REPUBLIKA.CO.ID, Terkait mani yang dikeluarkan secara muhtaram, para ulama NU mengutip dasar hukum dari Kifayatul Akhyar II/113.
''Seandainya seorang lelaki berusaha mengeluarkan spermanya (dengan beronani) dengan tangan istrinya, maka hal tersebut diperbolehkan, karena istri memang tempat atau wahana yang diperbolehkan untuk bersenang-senang.''
Ketiga, apabila mani yang ditabung itu mani suami-istri dan cara mengeluarkannya termasuk muhtaram,serta dimasukan ke dalam rahim istri sendiri, maka hukum bayi tabung menjadi mubah (boleh).
Meski tak secara khusus membahas bayi tabung, Majelis Tarjih dan Tajdid PP Muhammadiyah juga telah menetapkan fatwa terkait boleh tidaknya menitipkan sperma suami-sitri di rahim istri kedua.
Dalam fatwanya, Majelis Tarjih dan Tajdid mengungkapkan, berdasarkan ijitihad jama'i yang dilakukan para ahli fikih dari berbagai pelosok dunia Islam, termasuk dari Indonesia yang diwakili Muhammadiyah, hukum inseminasi buatan seperti itu termasuk yang dilarang.
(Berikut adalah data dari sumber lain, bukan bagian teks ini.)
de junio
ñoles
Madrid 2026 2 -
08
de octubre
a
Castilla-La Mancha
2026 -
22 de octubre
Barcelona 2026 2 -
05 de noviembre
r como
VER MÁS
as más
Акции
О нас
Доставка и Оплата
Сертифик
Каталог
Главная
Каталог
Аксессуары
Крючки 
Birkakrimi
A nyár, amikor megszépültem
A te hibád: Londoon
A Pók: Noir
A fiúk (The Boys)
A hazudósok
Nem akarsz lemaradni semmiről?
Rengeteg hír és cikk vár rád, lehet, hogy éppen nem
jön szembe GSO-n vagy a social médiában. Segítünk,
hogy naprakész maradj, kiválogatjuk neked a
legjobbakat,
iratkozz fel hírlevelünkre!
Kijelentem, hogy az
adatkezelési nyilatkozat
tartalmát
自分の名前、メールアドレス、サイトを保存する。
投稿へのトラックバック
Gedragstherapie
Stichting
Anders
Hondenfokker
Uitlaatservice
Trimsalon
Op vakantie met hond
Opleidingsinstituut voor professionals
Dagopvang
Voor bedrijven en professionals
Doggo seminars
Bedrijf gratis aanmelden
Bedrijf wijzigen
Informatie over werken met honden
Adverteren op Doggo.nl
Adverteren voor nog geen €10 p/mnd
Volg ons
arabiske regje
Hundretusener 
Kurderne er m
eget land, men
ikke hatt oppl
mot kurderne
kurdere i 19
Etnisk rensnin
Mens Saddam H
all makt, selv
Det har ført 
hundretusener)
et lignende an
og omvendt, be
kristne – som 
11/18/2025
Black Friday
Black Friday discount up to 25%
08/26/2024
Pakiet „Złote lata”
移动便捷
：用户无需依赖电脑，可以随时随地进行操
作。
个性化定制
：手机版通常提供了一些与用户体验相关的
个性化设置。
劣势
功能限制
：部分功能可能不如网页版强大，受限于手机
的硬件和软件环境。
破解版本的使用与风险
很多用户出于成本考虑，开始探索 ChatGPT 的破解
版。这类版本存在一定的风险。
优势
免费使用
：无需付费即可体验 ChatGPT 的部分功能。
''Hal itu disebut dalam ketetapan yang keempat dari sidang periode ketiga dari Majmaul Fiqhil Islamy dengan judul Athfaalul Anaabib (Bayi Tabung),'' papar fatwa Majelis Tarjih PP Muhammadiyah.
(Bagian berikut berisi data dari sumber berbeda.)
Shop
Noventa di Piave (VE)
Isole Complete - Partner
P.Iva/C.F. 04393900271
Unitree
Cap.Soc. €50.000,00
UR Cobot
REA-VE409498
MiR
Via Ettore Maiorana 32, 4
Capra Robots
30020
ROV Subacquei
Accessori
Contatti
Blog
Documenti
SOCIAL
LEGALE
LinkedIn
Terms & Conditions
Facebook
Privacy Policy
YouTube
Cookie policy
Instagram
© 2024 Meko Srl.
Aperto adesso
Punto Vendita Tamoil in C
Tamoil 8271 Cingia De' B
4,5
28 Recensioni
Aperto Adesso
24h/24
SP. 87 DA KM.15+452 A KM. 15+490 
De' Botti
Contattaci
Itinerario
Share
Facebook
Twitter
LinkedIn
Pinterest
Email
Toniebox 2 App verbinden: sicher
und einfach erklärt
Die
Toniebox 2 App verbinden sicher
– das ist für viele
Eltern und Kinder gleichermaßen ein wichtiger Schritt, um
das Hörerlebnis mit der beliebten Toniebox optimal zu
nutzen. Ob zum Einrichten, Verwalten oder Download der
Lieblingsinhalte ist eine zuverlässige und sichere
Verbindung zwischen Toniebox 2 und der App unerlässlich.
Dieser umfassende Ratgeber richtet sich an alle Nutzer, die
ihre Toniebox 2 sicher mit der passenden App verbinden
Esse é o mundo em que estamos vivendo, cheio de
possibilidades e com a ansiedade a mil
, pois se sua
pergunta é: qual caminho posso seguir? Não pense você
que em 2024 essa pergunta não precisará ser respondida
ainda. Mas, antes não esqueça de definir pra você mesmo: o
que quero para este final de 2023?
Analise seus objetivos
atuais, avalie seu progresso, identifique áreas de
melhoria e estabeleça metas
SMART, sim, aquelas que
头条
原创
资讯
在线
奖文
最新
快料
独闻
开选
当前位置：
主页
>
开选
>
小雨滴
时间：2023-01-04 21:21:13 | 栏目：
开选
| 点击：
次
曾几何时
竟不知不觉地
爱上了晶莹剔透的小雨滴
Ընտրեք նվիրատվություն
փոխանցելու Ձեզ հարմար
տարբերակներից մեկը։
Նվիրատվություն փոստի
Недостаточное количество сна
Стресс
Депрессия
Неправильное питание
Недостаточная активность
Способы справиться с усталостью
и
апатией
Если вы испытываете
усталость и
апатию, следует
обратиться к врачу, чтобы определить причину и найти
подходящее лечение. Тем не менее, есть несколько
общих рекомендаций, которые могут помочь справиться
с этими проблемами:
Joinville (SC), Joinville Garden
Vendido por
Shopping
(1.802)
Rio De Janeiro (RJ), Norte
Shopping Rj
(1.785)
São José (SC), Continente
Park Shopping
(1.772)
Rumusannya, ''Cara kelima inseminasi itu dilakukan di luar kandungan antara dua biji suami-istri, kemudian ditanamkan pada rahim istri yang lain (dari suami itu) ... hal itu dilarang menurut hukum syarak.''
Sebagai ajaran yang sempurna, Islam selalu mampu menjawab berbagai masalah yang terjadi di dunia modern, saat ini.